- YOUR OBJECTIVE: Continue the architecture description of the node-event-storage library from the point where it ends.

Implementation Architecture
This page describes the technical implementation and architecture of the node-event-storage library — specifically the /src directory and its components, the relationships between them, and the key design decisions behind them.
Source Directory Layout
| File / Directory | Role |
|---|---|
EventStore.js |
Public API facade — manages streams, commits, consumers, and concurrency |
EventStream.js |
Iterable / Node.js Readable wrapper around a positional index |
JoinEventStream.js |
Merges several EventStream instances into one globally-ordered stream |
Consumer.js |
Durable event consumer with at-least-once / exactly-once delivery semantics |
Watcher.js |
Reference-counting singleton that watches a directory for file-system changes |
WatchesFile.js |
Mixin that wires a file to a Watcher instance and re-reads it on change |
Clock.js |
Monotonic microsecond clock for per-event timestamps |
IndexEntry.js |
Binary layout of one index record (partition, position, size, sequence number) |
util.js |
Shared helpers: assertions, HMAC, matcher serialization, alignment maths |
Storage.js |
Facade — re-exports WritableStorage (default) and ReadOnlyStorage |
Partition.js |
Facade — re-exports WritablePartition (default) and ReadOnlyPartition |
Index.js |
Facade — re-exports WritableIndex (default) and ReadOnlyIndex |
Storage/WritableStorage.js |
Append-only storage with write buffering and a global primary index |
Storage/ReadableStorage.js |
Base class for read access: sequential scan, dirty reads, HMAC verification |
Storage/ReadOnlyStorage.js |
Read-only storage that reacts to new files written by a sibling writer process |
Partition/WritablePartition.js |
Append-only single-file partition with a write buffer and torn-write detection |
Partition/ReadablePartition.js |
Buffered reading, document header/footer parsing, and metadata deserialization |
Partition/ReadOnlyPartition.js |
Read-only partition that uses WatchesFile to detect appended data |
Index/WritableIndex.js |
Builds and persists a binary position-list index; detects index/data divergence |
Index/ReadableIndex.js |
Positional range lookups with binary search; loads and verifies stored matchers |
Index/ReadOnlyIndex.js |
Read-only index variant that polls for appended entries via WatchesFile |
Architecture Overview
The library is organized into four layers plus a set of shared utilities:
- API Layer — the public surface (
EventStore,EventStream,JoinEventStream,Consumer). - Storage Layer — coordinates multiple partitions and their indexes; enforces the single-writer lock.
- Partition Layer — wraps individual append-only data files; owns the write buffer.
- Index Layer — maintains lightweight per-stream byte-position lists; enables O(log n) range queries.
- Utilities —
Clock,IndexEntry,Watcher,WatchesFile, andutil.
Within each of the Storage, Partition, and Index layers there are three variants with a common inheritance chain:
Writable ──extends──▶ Readable / Base
ReadOnly ──extends──▶ Readable / Base
The diagram below shows the key relationships between the four layers. Arrows (──▶) indicate a uses / coordinates relationship.
Note: Each layer box represents all variants within that layer (Writable, Readable, ReadOnly). The per-variant inheritance chain and utility components are detailed in the tables above and the component descriptions below.

- RAW DATA:

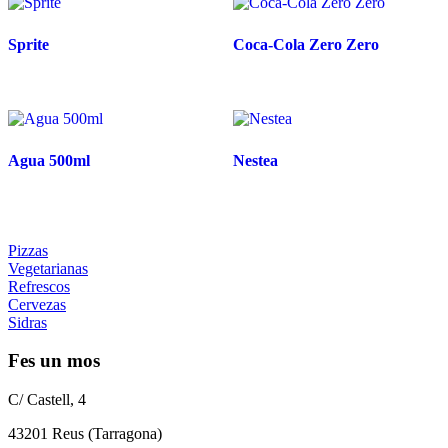
15,00 €
15,00 €
Sprite
Coca-Cola Zero Zero
Agua 500ml
Nestea
Pizzas
Vegetarianas
Refrescos
Cervezas
Sidras
Fes un mos
C/ Castell, 4
43201 Reus (Tarragona)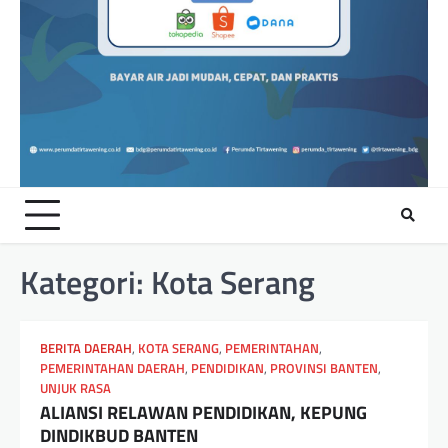
Kategori:
Kota Serang
BERITA DAERAH
,
KOTA SERANG
,
PEMERINTAHAN
,
PEMERINTAHAN DAERAH
,
PENDIDIKAN
,
PROVINSI BANTEN
,
UNJUK RASA
ALIANSI RELAWAN PENDIDIKAN, KEPUNG
DINDIKBUD BANTEN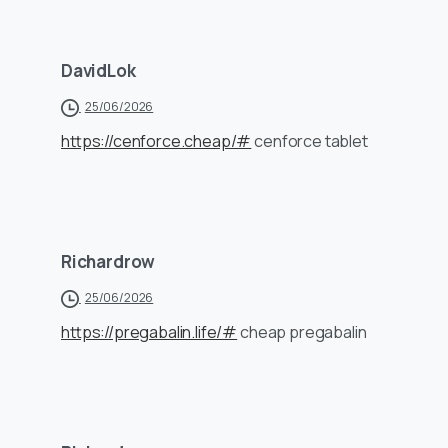
DavidLok
25/06/2026
https://cenforce.cheap/#
cenforce tablet
Richardrow
25/06/2026
https://pregabalin.life/#
cheap pregabalin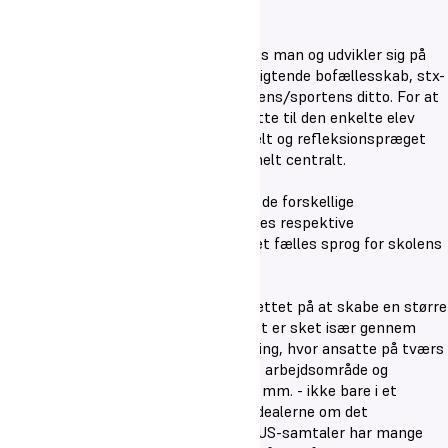
Som elev på Oure Gymnasium påvirkes man og udvikler sig på
forskellige arenaer: Kostskolens forpligtende bofællesskab, stx-
undervisningens faglige rum og kunstens/sportens ditto. For at
sikre så god sammenhæng for og støtte til den enkelte elev
som muligt, er et stærkt, professionelt og refleksionspræget
fællesskab mellem skolens ansatte helt centralt.
Det er derfor skolens målsætning, at de forskellige
medarbejdere kender hinanden og deres respektive
arbejdsområder og har forståelse og et fælles sprog for skolens
opgave og udviklingsområder.
Vi har igennem flere år arbejdet målrettet på at skabe en større
sammenhæng på tværs af skolen. Det er sket især gennem
årlige korte forløb med kollegial sparring, hvor ansatte på tværs
af områder “besøger” hinanden i deres arbejdsområde og
efterfølgende drøfter hvad de har set mm. - ikke bare i et
“turistperspektiv”, men med afsæt i idealerne om det
professionelle læringsfællesskab. I MUS-samtaler har mange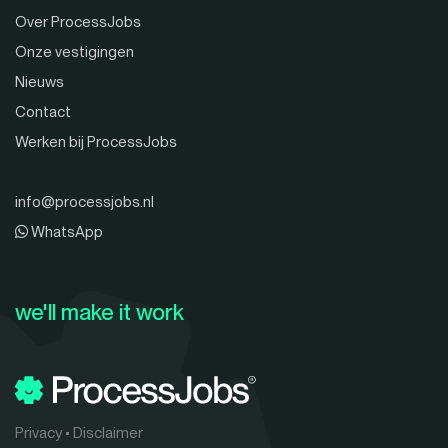
Over ProcessJobs
Onze vestigingen
Nieuws
Contact
Werken bij ProcessJobs
info@processjobs.nl
WhatsApp
we'll make it work
Privacy
•
Disclaimer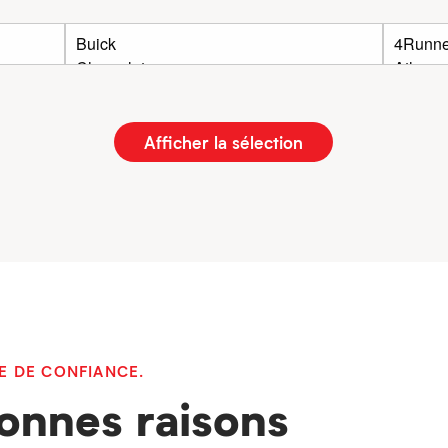
Afficher la sélection
E DE CONFIANCE.
onnes raisons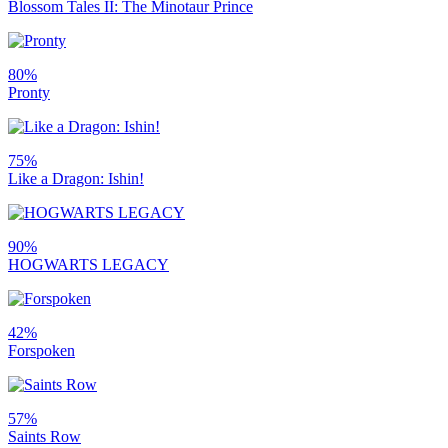
Blossom Tales II: The Minotaur Prince
80%
Pronty
75%
Like a Dragon: Ishin!
90%
HOGWARTS LEGACY
42%
Forspoken
57%
Saints Row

- ANSWER FOR THE TASK:
Component Descriptions
EventStore
EventStore is the top-level API class. It owns a WritableStorage (or ReadOnlyStorage) instance, creates EventStream objects on demand, and exposes the commit() method that writes one or more events atomically with optimistic-concurrency checking. It also manages Consumer lifecycles and fires preCommit / preRead hook events.
EventStream
EventStream is a Node.js Readable (object mode) wrapped around a positional ReadableIndex range. It never reads ahead from the file; it only fetches documents when the consumer calls read() or when data is piped downstream. Supports minRevision / maxRevision bounds and reverse iteration.
JoinEventStream
JoinEventStream merges several EventStream instances into a single globally-ordered stream by always yielding the event with the lowest sequence number across all inputs — a k-way merge. Used to build category streams and cross-aggregate projections.
Consumer
Consumer is a durable, resumable event processor. It persists its current read position (and optionally a state snapshot) to disk after each successfully processed event. This gives at-least-once delivery semantics by default; calling setState() instead of advancing the position manually provides exactly-once semantics (position and state are written atomically). Consumer wraps a ReadableStorage and does not require a WritableStorage.
Watcher / WatchesFile
Watcher is a reference-counting singleton around fs.watch for a directory. WatchesFile is a small mixin that connects an Index or Partition instance to a Watcher, allowing read-only components to detect when the underlying file has been extended by a writer in another process.
Clock
Clock provides a monotonically increasing microsecond timestamp. It internally tracks the last returned value and increments it if the wall-clock has not advanced, ensuring a strict total order for up to 1 million events per second.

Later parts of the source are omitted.